» Brief 1
List every place the letter to Jack mentions: the villa and the spots in or around it.
» Brief 2
Answer these questions from the letter to Jack:
(a) What name does the writer give the squirrel?
(b) What does the pigeon do with its neck while it sits in the sun?
(c) How often did the squirrel come looking for food?
» Brief 3
Copy out the letter to Jack from "Dear Jack, nobody" down to "Just sounds OK.".

» Text block
● ● ● ●

Dear Jack, nobody knows what killed the squirrel. We just woke up and found the poor bloke dead. Oh, we saw him foraging in the woods surrounding our villa. Some of those trees are hundreds of years old. The maximum span of the life of a squirrel is of course infinitesimal in comparison. But that’s the order of nature – the old provide for the young. Let’s call our squirrel Tom, though why exactly that name I don’t know. Just sounds OK.

Tom wasn’t the only squirrel foraging round the villa. There were several others. Or how would we explain sighting other squirrels after Tom’s death. Who’s ever heard of the resurrection of squirrels! Each morning Tom would come, looking for food. The villa has a lush garden. I loved sitting in the kitchen in the morning, watching the sun as it sprayed our villa with a little bit of warmth. But I wasn’t the only one trying to catch some warmth. A rather interesting pigeon also loved to sunbathe in the garden. It had a quirk. It would bend its neck at a strange angle like it’s broken, and just soak in the sun.

● ● ● ●

» Data for review
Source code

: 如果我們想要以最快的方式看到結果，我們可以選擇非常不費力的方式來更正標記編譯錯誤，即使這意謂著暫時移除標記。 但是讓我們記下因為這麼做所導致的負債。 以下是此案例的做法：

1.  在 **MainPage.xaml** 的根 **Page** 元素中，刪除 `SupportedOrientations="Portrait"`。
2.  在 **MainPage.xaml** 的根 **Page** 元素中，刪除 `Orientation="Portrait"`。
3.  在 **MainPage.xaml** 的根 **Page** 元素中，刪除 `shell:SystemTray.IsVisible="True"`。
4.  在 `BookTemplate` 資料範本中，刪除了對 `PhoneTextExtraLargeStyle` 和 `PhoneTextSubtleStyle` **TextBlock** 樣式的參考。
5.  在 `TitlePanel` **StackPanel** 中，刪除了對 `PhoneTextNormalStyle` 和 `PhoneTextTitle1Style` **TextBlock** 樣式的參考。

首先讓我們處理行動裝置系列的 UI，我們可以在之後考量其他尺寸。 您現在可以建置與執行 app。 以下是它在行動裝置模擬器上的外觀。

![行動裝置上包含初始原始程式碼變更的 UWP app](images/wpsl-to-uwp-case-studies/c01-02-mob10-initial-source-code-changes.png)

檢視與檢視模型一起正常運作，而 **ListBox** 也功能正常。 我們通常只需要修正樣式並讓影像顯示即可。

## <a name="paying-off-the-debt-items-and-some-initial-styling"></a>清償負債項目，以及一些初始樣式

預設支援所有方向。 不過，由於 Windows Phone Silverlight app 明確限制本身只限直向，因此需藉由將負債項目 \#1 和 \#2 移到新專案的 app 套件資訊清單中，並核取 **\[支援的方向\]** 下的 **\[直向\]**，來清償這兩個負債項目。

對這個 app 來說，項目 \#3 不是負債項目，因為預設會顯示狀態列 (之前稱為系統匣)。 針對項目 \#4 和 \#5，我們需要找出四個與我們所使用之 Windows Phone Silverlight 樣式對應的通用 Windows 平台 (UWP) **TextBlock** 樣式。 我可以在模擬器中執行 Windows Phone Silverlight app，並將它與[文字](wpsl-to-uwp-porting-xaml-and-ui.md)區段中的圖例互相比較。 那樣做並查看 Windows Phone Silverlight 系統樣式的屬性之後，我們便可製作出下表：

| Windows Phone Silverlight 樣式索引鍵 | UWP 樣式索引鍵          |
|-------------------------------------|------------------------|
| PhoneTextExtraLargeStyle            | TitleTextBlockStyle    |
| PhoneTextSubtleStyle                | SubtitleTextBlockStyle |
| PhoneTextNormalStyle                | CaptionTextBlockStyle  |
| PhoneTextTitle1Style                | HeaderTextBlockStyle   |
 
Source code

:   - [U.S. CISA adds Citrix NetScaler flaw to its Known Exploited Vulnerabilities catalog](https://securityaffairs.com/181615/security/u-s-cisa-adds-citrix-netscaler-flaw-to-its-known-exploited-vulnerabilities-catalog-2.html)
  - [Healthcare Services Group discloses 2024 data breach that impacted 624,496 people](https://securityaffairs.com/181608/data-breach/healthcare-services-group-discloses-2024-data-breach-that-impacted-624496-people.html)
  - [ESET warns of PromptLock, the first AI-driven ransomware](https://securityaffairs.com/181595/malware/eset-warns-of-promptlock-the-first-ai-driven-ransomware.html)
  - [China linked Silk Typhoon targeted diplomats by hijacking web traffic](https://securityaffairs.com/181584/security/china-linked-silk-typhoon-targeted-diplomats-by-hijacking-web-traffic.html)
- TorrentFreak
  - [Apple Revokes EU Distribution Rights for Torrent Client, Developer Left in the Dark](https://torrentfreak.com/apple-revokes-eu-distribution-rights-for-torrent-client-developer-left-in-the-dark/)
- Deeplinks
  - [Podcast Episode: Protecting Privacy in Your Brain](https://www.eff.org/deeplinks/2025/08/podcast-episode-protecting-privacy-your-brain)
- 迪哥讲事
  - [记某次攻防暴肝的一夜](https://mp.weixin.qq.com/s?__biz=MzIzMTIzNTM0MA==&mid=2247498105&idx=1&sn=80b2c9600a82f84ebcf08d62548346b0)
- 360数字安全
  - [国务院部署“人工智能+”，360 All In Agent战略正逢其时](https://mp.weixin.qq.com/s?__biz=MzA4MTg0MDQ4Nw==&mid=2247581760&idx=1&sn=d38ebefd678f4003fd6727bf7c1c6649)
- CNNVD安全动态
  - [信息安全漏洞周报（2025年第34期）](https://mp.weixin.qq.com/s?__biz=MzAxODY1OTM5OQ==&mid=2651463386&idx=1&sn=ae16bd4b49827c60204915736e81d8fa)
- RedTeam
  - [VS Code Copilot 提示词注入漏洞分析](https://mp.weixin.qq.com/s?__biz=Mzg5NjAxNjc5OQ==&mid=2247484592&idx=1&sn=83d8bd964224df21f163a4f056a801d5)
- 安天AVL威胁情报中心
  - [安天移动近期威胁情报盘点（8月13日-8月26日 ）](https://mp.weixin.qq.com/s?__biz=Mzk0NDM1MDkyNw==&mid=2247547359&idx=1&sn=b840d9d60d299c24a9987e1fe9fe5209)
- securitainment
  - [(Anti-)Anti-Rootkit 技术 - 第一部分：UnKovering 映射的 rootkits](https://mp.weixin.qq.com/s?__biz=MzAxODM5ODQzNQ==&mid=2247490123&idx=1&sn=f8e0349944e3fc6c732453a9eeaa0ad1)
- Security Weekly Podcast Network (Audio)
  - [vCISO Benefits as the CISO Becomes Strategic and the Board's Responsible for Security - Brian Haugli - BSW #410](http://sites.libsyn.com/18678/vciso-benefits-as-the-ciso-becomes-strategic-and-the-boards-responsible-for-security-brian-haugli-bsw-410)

● ● ● ●

» Solution 1
- The villa
- The woods surrounding the villa
- The garden
- The kitchen

» Solution 2
(a) Tom.
(b) It bends its neck at a strange angle, as if it were broken.
(c) Each morning.

» Solution 3
Dear Jack, nobody knows what killed the squirrel. We just woke up and found the poor bloke dead. Oh, we saw him foraging in the woods surrounding our villa. Some of those trees are hundreds of years old. The maximum span of the life of a squirrel is of course infinitesimal in comparison. But that’s the order of nature – the old provide for the young. Let’s call our squirrel Tom, though why exactly that name I don’t know. Just sounds OK.